Implementeer de sjabloon voor het maken van een opslagaccount en een systeemonderwerp voor het opslagaccount in de doelregio.

  1. Selecteer in Azure Portal Een resource maken.
  2. In Marketplace doorzoeken typt u sjabloonimplementatie. Druk vervolgens op ENTER.
  3. Selecteer Sjabloonimplementatie.
  4. Selecteer Maken.
  5. Selecteer Bouw uw eigen sjabloon in de editor.
  6. Selecteer Bestand laden en volg de instructies voor het laden van het template.json-bestand dat u in de laatste sectie hebt gedownload.
  7. Selecteer Opslaan om de sjabloon op te slaan.
  8. Voer deze stappen uit op de pagina Aangepaste implementatie .
    1. Selecteer een Azure-abonnement.

    2. Selecteer een bestaande resourcegroep in de doelregio of maak er een.

    3. Selecteer voor Regio de doelregio. Als u een bestaande resourcegroep hebt geselecteerd, is deze instelling alleen-lezen.

    4. Voer voor de naam van het systeemonderwerp een naam in voor het systeemonderwerp dat wordt gekoppeld aan het opslagaccount.

    5. Voer voor de naam van het opslagaccount een naam in voor het opslagaccount dat moet worden gemaakt in de doelregio.

      Schermopname van de pagina Resource Manager-sjabloon implementeren.

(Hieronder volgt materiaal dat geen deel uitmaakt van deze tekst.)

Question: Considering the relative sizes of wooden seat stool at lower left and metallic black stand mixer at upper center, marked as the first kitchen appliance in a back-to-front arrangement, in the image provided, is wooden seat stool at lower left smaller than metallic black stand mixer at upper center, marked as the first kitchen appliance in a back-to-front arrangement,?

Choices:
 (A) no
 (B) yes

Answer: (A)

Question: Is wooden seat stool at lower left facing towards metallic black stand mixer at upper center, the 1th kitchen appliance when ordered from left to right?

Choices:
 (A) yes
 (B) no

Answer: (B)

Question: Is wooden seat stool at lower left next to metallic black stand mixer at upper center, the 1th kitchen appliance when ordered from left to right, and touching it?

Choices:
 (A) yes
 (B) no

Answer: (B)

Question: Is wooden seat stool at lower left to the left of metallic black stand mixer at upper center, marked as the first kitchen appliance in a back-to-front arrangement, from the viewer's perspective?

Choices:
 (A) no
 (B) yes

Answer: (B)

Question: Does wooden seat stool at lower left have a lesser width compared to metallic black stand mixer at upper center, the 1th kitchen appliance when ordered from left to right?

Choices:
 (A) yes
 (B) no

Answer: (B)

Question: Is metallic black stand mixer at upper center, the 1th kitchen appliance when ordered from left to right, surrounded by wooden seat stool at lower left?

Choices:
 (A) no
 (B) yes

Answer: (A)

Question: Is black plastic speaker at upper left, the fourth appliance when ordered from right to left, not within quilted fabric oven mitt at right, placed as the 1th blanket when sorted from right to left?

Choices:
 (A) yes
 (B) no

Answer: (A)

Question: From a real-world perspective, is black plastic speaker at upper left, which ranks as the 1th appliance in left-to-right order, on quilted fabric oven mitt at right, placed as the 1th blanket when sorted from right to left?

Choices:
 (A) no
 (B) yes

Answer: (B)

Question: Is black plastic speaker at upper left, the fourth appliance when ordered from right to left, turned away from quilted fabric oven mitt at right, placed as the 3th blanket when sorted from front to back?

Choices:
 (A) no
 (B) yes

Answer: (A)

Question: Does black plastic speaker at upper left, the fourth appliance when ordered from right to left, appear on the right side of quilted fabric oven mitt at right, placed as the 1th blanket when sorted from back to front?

    6. Selecteer Controleren en maken onderaan de pagina.

    7. Controleer de instellingen op de pagina Beoordelen en maken en selecteer Maken.

Verifiëren

  1. Nadat de implementatie is voltooid, selecteert u Goto-resourcegroep.
  2. Controleer op de pagina Resourcegroep of de gebeurtenisbron (in dit voorbeeld Azure Storage-account) en het systeemonderwerp zijn gemaakt.
  3. Upload een bestand naar een container in de Azure Blob-opslag en controleer of de webhook de gebeurtenis heeft ontvangen. Zie Een gebeurtenis verzenden naar uw eindpunt voor meer informatie.

Verwijderen of opschonen

Als u de verplaatsing wilt voltooien, verwijdert u de resourcegroep die het opslagaccount en het bijbehorende systeemonderwerp in de bronregio bevat.

Als u opnieuw wilt beginnen, verwijdert u de resourcegroep in de doelregio en herhaalt u de stappen in de secties Voorbereiden en Opnieuw maken van dit artikel.

Ga als volgt te werk om een resourcegroep (bron of doel) te verwijderen met behulp van Azure Portal:

  1. Typ resourcegroepen in het zoekvenster boven aan Azure Portal en selecteer Resourcegroepen in de zoekresultaten.

  2. Selecteer de resourcegroep die u wilt verwijderen en selecteer Verwijderen op de werkbalk.

    Schermopname van resourcegroep verwijderen.

  3. Voer op de bevestigingspagina de naam van de resourcegroep in en selecteer Verwijderen.